Task requirements: One line at a time, check the entries below for the word "Jika", and copy each line that has it.

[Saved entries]
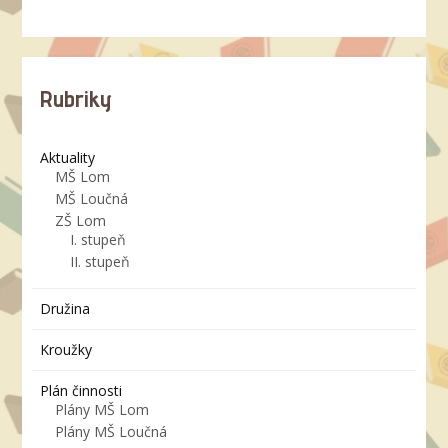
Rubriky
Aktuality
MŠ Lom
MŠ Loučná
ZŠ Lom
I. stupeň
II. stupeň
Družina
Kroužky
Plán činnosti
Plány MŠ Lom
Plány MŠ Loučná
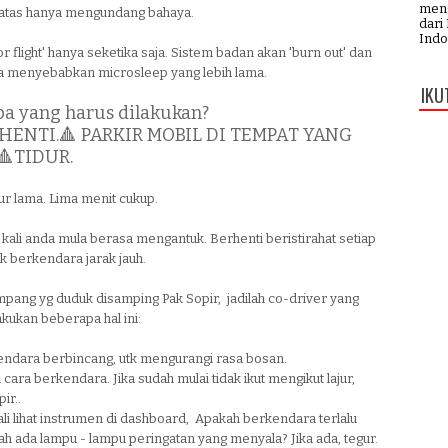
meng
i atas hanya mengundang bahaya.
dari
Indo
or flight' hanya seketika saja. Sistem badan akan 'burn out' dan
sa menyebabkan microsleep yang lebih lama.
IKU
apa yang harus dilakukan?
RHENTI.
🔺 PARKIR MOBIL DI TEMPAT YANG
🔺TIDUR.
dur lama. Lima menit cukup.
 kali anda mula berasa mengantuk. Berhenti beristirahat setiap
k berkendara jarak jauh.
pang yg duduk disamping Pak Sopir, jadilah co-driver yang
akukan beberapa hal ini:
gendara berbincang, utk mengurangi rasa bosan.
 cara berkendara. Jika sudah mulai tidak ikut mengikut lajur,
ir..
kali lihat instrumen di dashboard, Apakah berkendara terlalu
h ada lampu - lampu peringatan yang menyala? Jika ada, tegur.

Written solution:
 cara berkendara. Jika sudah mulai tidak ikut mengikut lajur,
h ada lampu - lampu peringatan yang menyala? Jika ada, tegur.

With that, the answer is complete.